You are a Rwandan resident? The Rwandan customs agent said to me just one month ago after reviewing the visa in my passport.
Yes, I equivocated, rather than tell him that, although my passport said I was a resident, I was actually only back in town in transit, that I was leaving Rwanda tomorrow, possibly forever, and this would be the last time that I would be using my visa.
Welcome home. My heart flipped, and I sighed nostalgically. Finally someone welcomes me home and I am leaving.
For me, Rwanda was not an easy place to get to know. She made me work hard to demonstrate my commitment before she began to let me in. Whether it was in her nature or a shadow cast across her from her darkest hours, or a combination of both, to keep her secrets close to her heart and share them with only a select few, I do not know. However, I had an interesting conversation with the Rwandan cab driver who brought me from the airport to my hotel about the difference between Rwandan and Swahili people with regards to their receptivity to, and inclusion of, foreigners. Luckily, we were able to have it because he spoke very good KiSwahili. Two and a half weeks of speaking only KiSwahili seemed to have swept whatever Kinyarwanda I had managed to store in my mind right out the window.
Swahili people read the Koran every day, four times a day. And the Koran says that you must embrace and welcome everyone and so people do because they are reminded so often of the importance of loving everyone.
I found his proposition interesting.
So… it is because they are Muslim that they are so welcoming to strangers?
Yes. They must do what the Koran teaches them. It is part of who they are.
Don’t Christians believe this too?
Yes, but Christians leave it at the door when they go out of the church.
From the mouths of babes, I thought, not that the taxi driver was a baby. I was not expecting a Rwandan to necessarily want to characterize his own people, and their religions, as less observant of their spiritual traditions than others. But I have been surprised at the frank and insightful wisdom of taxi drivers on many occasions in the past. People underestimate cab drivers, I think. I have yet to meet one anywhere from whom I did not learn something if we engaged in a conversation while I was being taken to my destination.
He was right of course, my taxi driver, not necessarily about why Muslims are more welcoming of strangers than Christians, but about the fact that how we think and, perhaps what we think about on a regular basis, informs our actions in and our feelings about the world.
With our thoughts we make the world (Dhammapada). A spiritual system of beliefs that teaches that only some of us are worthy of God’s love, such as Christianity, creates in the psychi a sense of separation and superiority over those who do not share our beliefs. One that teaches that we are all the same in God’s eyes does not. This aspect of these two spiritual traditions also account for one of the key distinctions between Islamic and Christian colonial systems which, in turn, explains how the WaSwahili people ever came to exist in the first place: Arab traders lived in and among those whom they conquered, as owners, as husbands, and as fathers. European colonialists did not choose to marry and bear children with the people whom they oppressed; they only chose to use them for their own purposes.

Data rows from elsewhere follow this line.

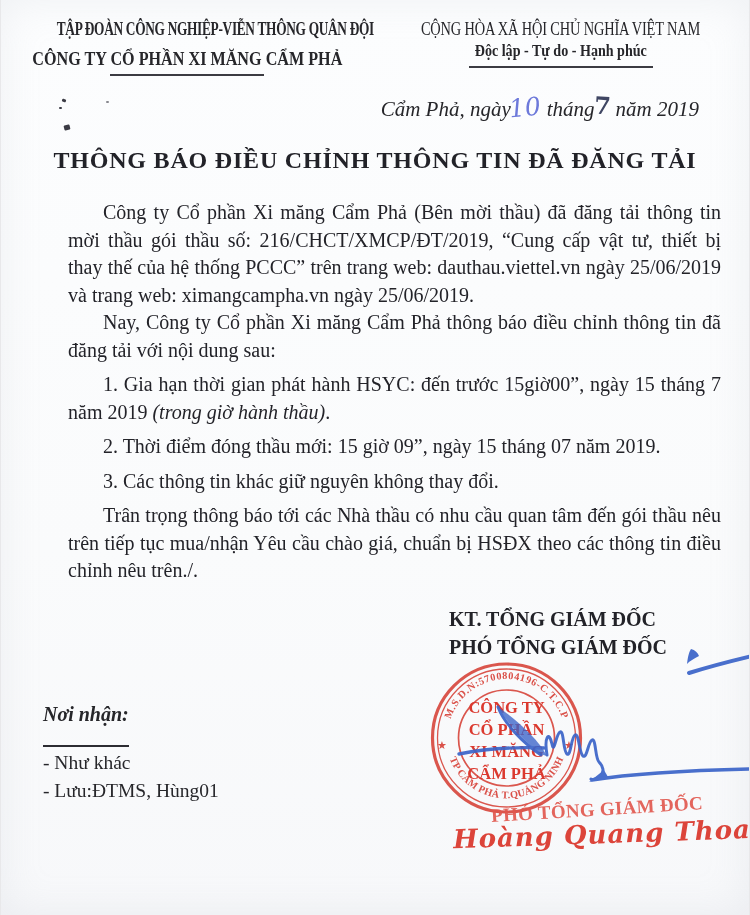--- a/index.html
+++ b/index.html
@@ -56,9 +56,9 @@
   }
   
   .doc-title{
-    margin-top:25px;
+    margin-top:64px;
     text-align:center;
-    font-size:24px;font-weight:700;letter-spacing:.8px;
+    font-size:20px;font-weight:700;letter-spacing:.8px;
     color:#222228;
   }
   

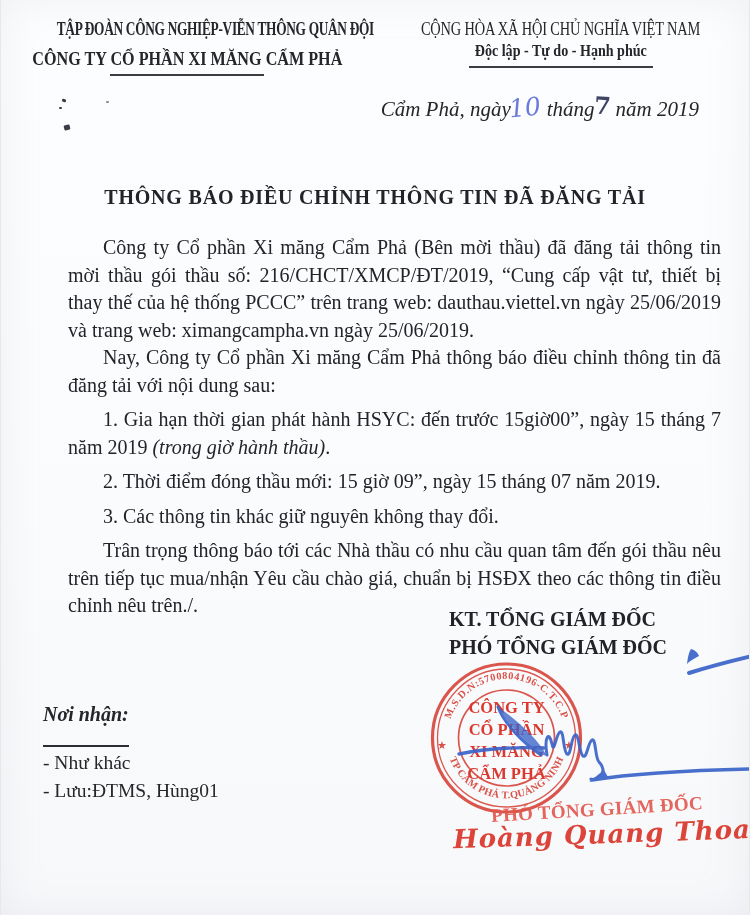--- a/index.html
+++ b/index.html
@@ -141,7 +141,7 @@
     <p class="p1">Công ty Cổ phần Xi măng Cẩm Phả (Bên mời thầu) đã đăng tải thông tin mời thầu gói thầu số: 216/CHCT/XMCP/ĐT/2019, “Cung cấp vật tư, thiết bị thay thế của hệ thống PCCC” trên trang web: dauthau.viettel.vn ngày 25/06/2019 và trang web: ximangcampha.vn ngày 25/06/2019.</p>
     <p>Nay, Công ty Cổ phần Xi măng Cẩm Phả thông báo điều chỉnh thông tin đã đăng tải với nội dung sau:</p>
     <p><span>1. Gia hạn thời gian phát hành HSYC: đến trước 15giờ00”, ngày 15 tháng 7 năm 2019 </span><i>(trong giờ hành thầu)</i><span>.</span></p>
-    <p>2. Thời điểm đóng thầu mới: 15 giờ 09”, ngày 15 tháng 07 năm 2019.</p>
+    <p>6. Thời điểm đóng thầu mới: 15 giờ 00”, ngày 15 tháng 07 năm 2019.</p>
     <p>3. Các thông tin khác giữ nguyên không thay đổi.</p>
     <p>Trân trọng thông báo tới các Nhà thầu có nhu cầu quan tâm đến gói thầu nêu trên tiếp tục mua/nhận Yêu cầu chào giá, chuẩn bị HSĐX theo các thông tin điều chỉnh nêu trên./.</p>
   </div>

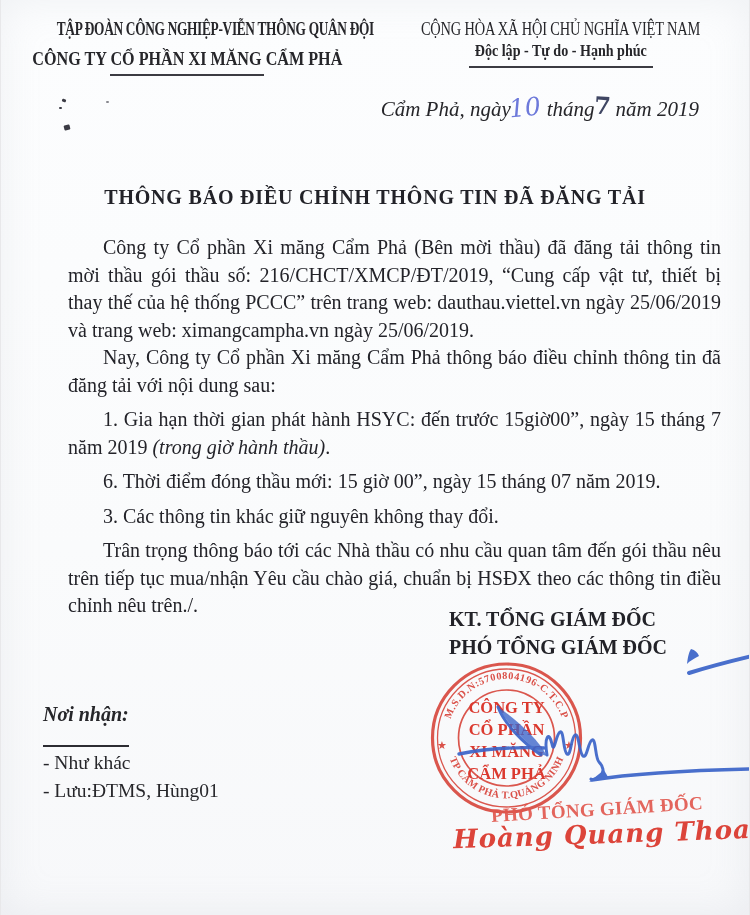--- a/index.html
+++ b/index.html
@@ -75,7 +75,7 @@
   
   .sign-title{
     position:absolute;left:448px;top:606px;width:248px;
-    font-weight:700;font-size:20px;line-height:27.5px;
+    text-align:center;font-weight:700;font-size:20px;line-height:27.5px;
     white-space:nowrap;color:#222228;
   }
   .recipients{position:absolute;left:42px;top:703px;font-size:19.5px;}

As I begin my stay in a year in a country which was never colonialized, whose spirituality is predominantly Hindu, one of the religions of the world that acknowledges, serves, and celebrates the myriad of unseen deities who protect and challenge us on a daily basis, I wonder how a people whose indigenous beliefs have never been trampled, never been cast aside as unworthy, will respond to newcomers in their country. Whatever their response will be, I know that we will not be alone in our encounters. In fact, if all the Hindu gods and goddesses, if they do their jobs as they should, they are going to keep us pretty busy.
For those readers who are unfamiliar with the gods and goddesses that surround us, let me introduce at least the triumvirate who is responsible for the creation, upkeep, and destruction of the world, since it is they who are going to be keeping a close eye on what I do while I am in this land for whose well-being they are responsible.
Brahma is the greatest one of all, creator of the universe. It is said that he has four heads, presumably so he can keep an eye of what is going north, south, east, and west simultaneously, and four arms, again perhaps so he can manage his creative efforts in all four directions.
Vishnu, the preserver whose power knows no limits. He is considered the origin of all that is present and his role is to protect humans and restore order to the world.
And my all time favorite, along with Hanuman, the monkey god who symbolizes the human excellences of self-restraint, faith and service, and Ganesh, the elephant god of wisdom and learning, who removes obstacles, is the infamous Shiva, the destroyer. Shiva is responsible for transforming the universe and those of us who inhabit it. It is he who protects us when we need to change; it is he who helps us create ourselves anew.
I hope that Ganesh will bless my work here at Tribhuvan university, and that Shiva will help me changes as I will need to change to better serve the people with whom I will be working here at the top of the world.